U.S. President Donald Trump ended cruise ship dockings, reduced flights to Havana and eliminated them altogether to the outlying provinces. His administration declared most hotels, bus and other Cuban tour services off limits because they were owned by the military, and made financial transactions more difficult in general, measures that remain in place under President Joe Biden.

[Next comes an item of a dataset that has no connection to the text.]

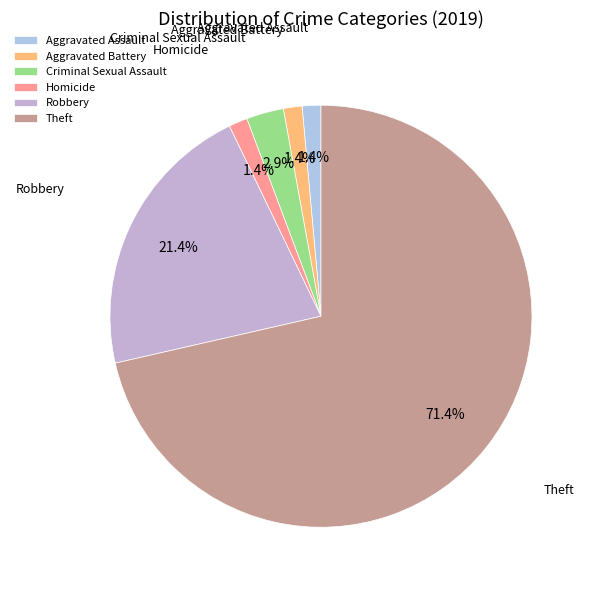

Which slice is the largest?

Theft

“U.S. obstacles are the most significant in our more than 22 years of doing business in Cuba,” said Michael Zuccato, head of Cuba Travel Services.
Tensions between Washington and Havana are on the rise ahead of protests planned by dissidents on the island for Nov. 15, the same day Cuba reopens its borders to international visitors.
“The challenges seem endless right now. Between Trump, the pandemic and now Biden,” said Mayra Alonso, president of Marazul Tours. She said walking the tightrope between U.S. and Cuban regulations “keeps it interesting.”
Zuccato, like the others, said booking hotels and transferring funds to the Caribbean island in particular had become major headaches for those planning trips to Cuba from the United States.
Many tour operators had hoped that Biden would make good on campaign promises and reduce hurdles to visiting the Caribbean island, a popular destination that boasts a rich culture, white sand beaches and historic buildings.
“U.S. sanctions increased by Trump and maintained by the Biden administration are a great disappointment,” Collin Laverty, head of Cuban Educational Travel, said.
Rising political tensions between the long-term rivals ahead of next week’s planned protests do not help, the tour operators said.
Despite the escalating rhetoric, Cuba, which depends on tourism, continues to welcome all U.S. citizens to vacation on the island, Transportation Minister Eduardo Rodriguez told reporters last week.
“Today the United States has four weekly flights to Havana, and we have increased this to 147 per week, including 77 to Havana,” he said.
U.S. airlines have announced more flights to Havana beginning next week, with an eye toward Cuban-Americans traveling home over the holidays.
The Biden administration has given no indication it plans to allow flights to the provinces, however.
Tom Popper, founder and former president of insightCuba and CEO of 82° West Consultants, a Cuba business consulting firm, said despite strict travel restrictions to the neighboring island nation, Americans can still go there legally.
“Typically, the U.S. market sees Cuba as a binary choice: either they are permitted to travel to Cuba or they are not, which depends on the most recent actions by the sitting U.S. president,” he said.
Popper explained travel to Cuba is allowed under 12 categories including the Support for the Cuban People category, used by most travelers – journalistic activities, and visiting relatives.
He said many tour operators and travel advisers design trips that are compliant with U.S. regulations.
Travel boomed during the detente begun by former U.S. President Barack Obama who loosened restrictions and even took his own family there during an historic visit in 2016.
The Trump administration reversed Obama’s measures and added new restrictions, and then Cuba closed its borders during much of the pandemic.
During 2018 and 2019, some 500,000 Cuban Americans visited their homeland each year, according to the Cuban government.
Travel by non-Cuban Americans, however, plunged from 498,538 in 2018 when the Trump administration began to impose new sanctions to just 58,147 in 2020 when pandemic lockdowns began, the government said.